The passion project was formalized as Camp K12 with a curriculum and coding teachers on a B2B2C (business-to-business-to-consumer) model. It scaled up to 50,000 students across Tier-1 cities in India, says Bhagi. “We built a gig economy of coding teachers who were mostly college students like me, wanting to give something back to the community.”
Learning by doing
Bhagi kept at it on a part-time basis while getting his master’s from MIT, working for McKinsey, and going on to Harvard. A number of side projects around education followed the Harvard MBA, but he kept coming back to Camp K12. “Teaching kids and watching them fall in love with coding has been the most meaningful activity for me over the past decade.”
A couple of years back, as internet bandwidth expanded and data rates fell, he took Camp K12 online with a product for teacher-led learning.
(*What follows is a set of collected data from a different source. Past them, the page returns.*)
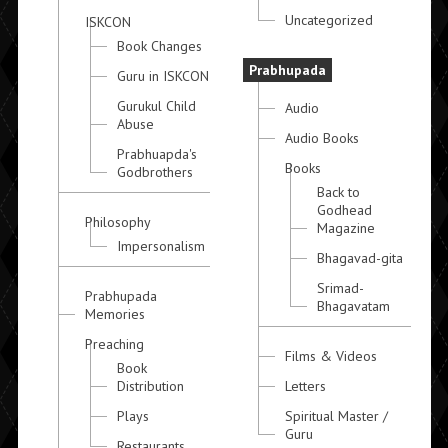
Uncategorized
ISKCON
Book Changes
Prabhupada
Guru in ISKCON
Gurukul Child
Audio
Abuse
Audio Books
Prabhuapda's
Books
Godbrothers
Back to
Godhead
Philosophy
Magazine
Impersonalism
Bhagavad-gita
Srimad-
Prabhupada
Bhagavatam
Memories
Preaching
Films & Videos
Book
Distribution
Letters
Plays
Spiritual Master /
Guru
Restaurants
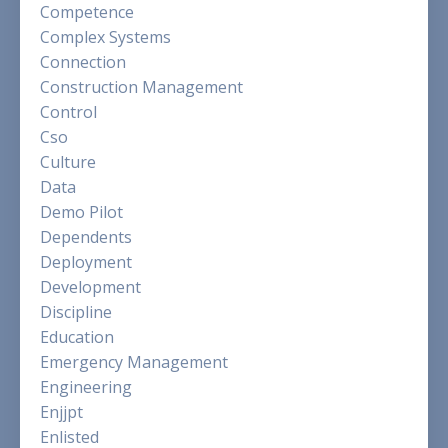
Competence
Complex Systems
Connection
Construction Management
Control
Cso
Culture
Data
Demo Pilot
Dependents
Deployment
Development
Discipline
Education
Emergency Management
Engineering
Enjjpt
Enlisted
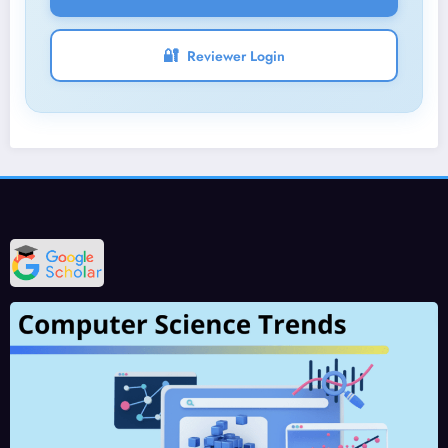
🔐
Reviewer Login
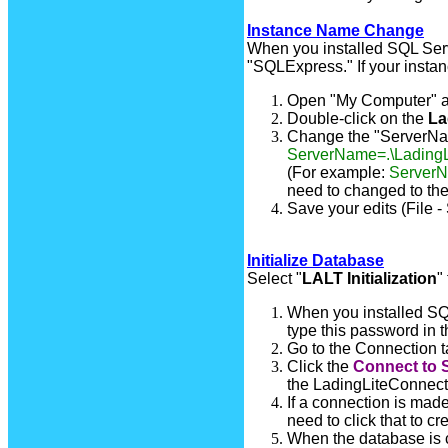
Instance Name Change
When you installed SQL Ser
"SQLExpress." If your instan
Open "My Computer" a
Double-click on the
La
Change the "ServerName
ServerName=.\LadingL
(For example:
Server
need to changed to th
Save your edits (File -
Initialize Database
Select "
LALT Initialization
"
When you installed SQL
type this password in 
Go to the Connection t
Click the
Connect to 
the LadingLiteConnect.I
If a connection is mad
need to click that to c
When the database is c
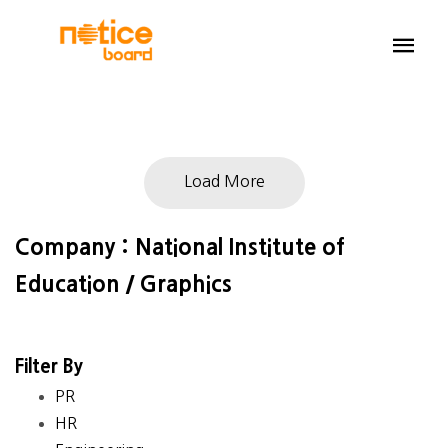
Load More
Company : National Institute of
Education / Graphics
Filter By
PR
HR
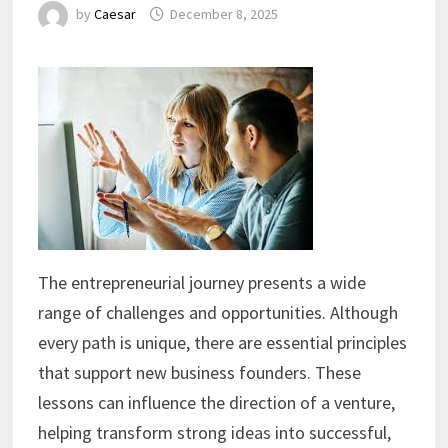
by
Caesar
December 8, 2025
The entrepreneurial journey presents a wide
range of challenges and opportunities. Although
every path is unique, there are essential principles
that support new business founders. These
lessons can influence the direction of a venture,
helping transform strong ideas into successful,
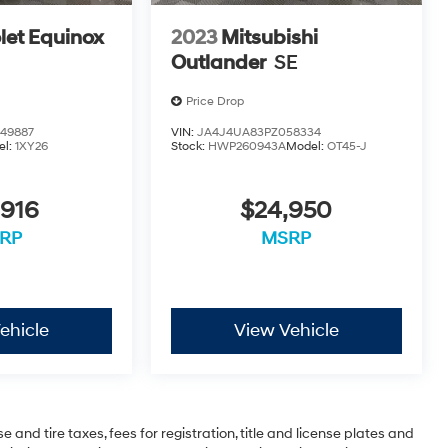
let Equinox
2023
Mitsubishi
Outlander
SE
Price Drop
49887
VIN:
JA4J4UA83PZ058334
el:
1XY26
Stock:
HWP260943A
Model:
OT45-J
,916
$24,950
RP
MSRP
ehicle
View Vehicle
 and tire taxes, fees for registration, title and license plates and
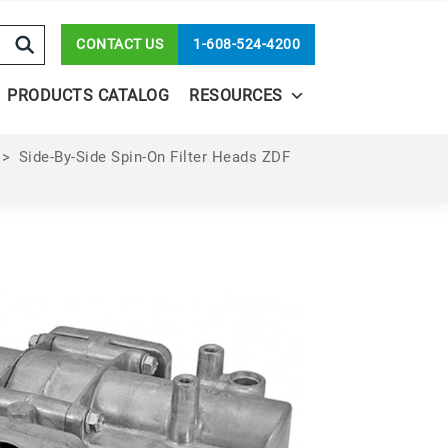
CONTACT US
1-608-524-4200
PRODUCTS CATALOG
RESOURCES
>
Side-By-Side Spin-On Filter Heads ZDF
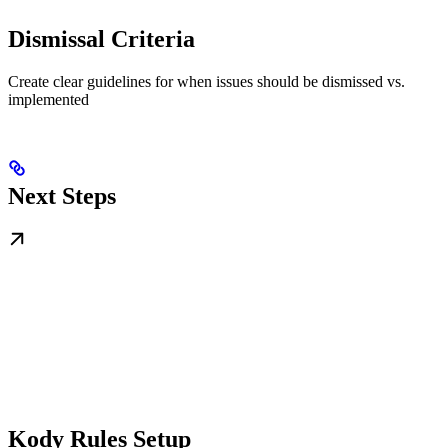
Dismissal Criteria
Create clear guidelines for when issues should be dismissed vs.
implemented
Next Steps
Kody Rules Setup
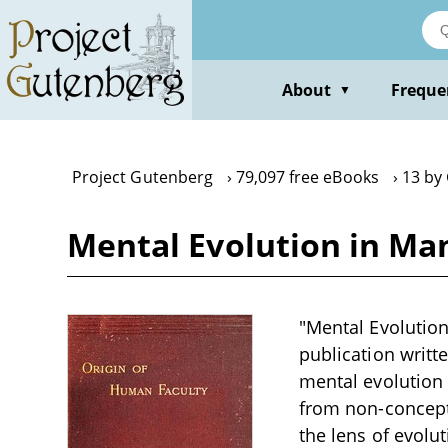
Skip
to
main
content
About
Freque
▼
Project Gutenberg
79,097 free eBooks
13 by
Mental Evolution in Ma
"Mental Evolution
publication writt
mental evolution 
from non-concept
the lens of evolu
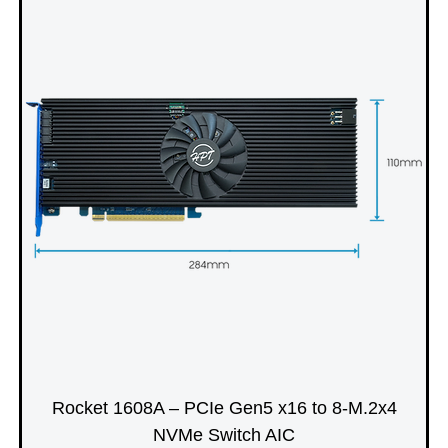
Rocket 1608A – PCIe Gen5 x16 to 8-M.2x4
NVMe Switch AIC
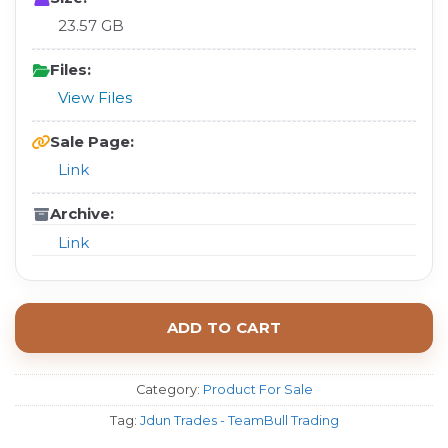
23.57 GB
Files:
View Files
Sale Page:
Link
Archive:
Link
ADD TO CART
Category:
Product For Sale
Tag:
Jdun Trades - TeamBull Trading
In April this year, it raised $4 million in seed funding from Matrix and SAIF Partners to expand to global markets.
Zoom and other video conferencing tools have become familiar in the post-covid scenario. But platforms like Camp K12 are taking that to another level to provide the interactivity required for personalized guidance to children, with a mix of A/V streaming, coding editors, doc and screen sharing. The pedagogy is also evolving to emphasize learning by doing.
“We’ve built a virtual classroom which can be customized for both one-on-one teaching and group experiences,” he says. “It allows us to teach on mobile as well as web. Coding on mobile is different because you can’t have a text editor or keyboard. You have to drag-and-drop. Zoom doesn’t have such features and isn’t built for education. That’s where product vision allows for differentiated pedagogy and becomes a source of competitive advantage,” says Bhagi, alluding to the rush among top-funded edtech companies to launch coding classes for children.
Personalization also offers huge scope for differentiated value propositions. Camp K12 has counsellors to understand a child’s interest and recommend a learning path. “Some kids will do more visual gamified stuff; others will do mathematical algorithmic stuff. We’re creating a new playbook.”
The promise of personalized learning has been around since the advent of MOOCs (massive open online courses) such as Coursera, Udacity and edX. But low retention rates have belied the hype. Instead, startups like Camp K12 are building managed platforms, where they create the curriculum, onboard and train teachers, and create personalized user experiences in live classes.
Next-gen learning
Bhagi calls it the school of the future, because coding is only the start—the same methodology can be applied to any STEM subject. “K12 education is broken across the globe. I don’t think we teach the right skills, and I don’t think we teach them in the right way.”
Language learning apps like Duolingo from the US and adaptive tutoring like Squirrel AI of China have brought artificial intelligence to identify learning gaps. But the likes of Camp K12 are creating a model where an abundance of potential human teachers in India can play a part in the transition to 21st century learning.
“It won’t be just a platform where you take a coding course. It’s a platform where you learn, play, socialize, compete, collaborate, things you do in a real school, and maybe some things you don’t do in a real school today,” says Bhagi. For him, it’s one of the biggest global problems to solve where India can take the lead.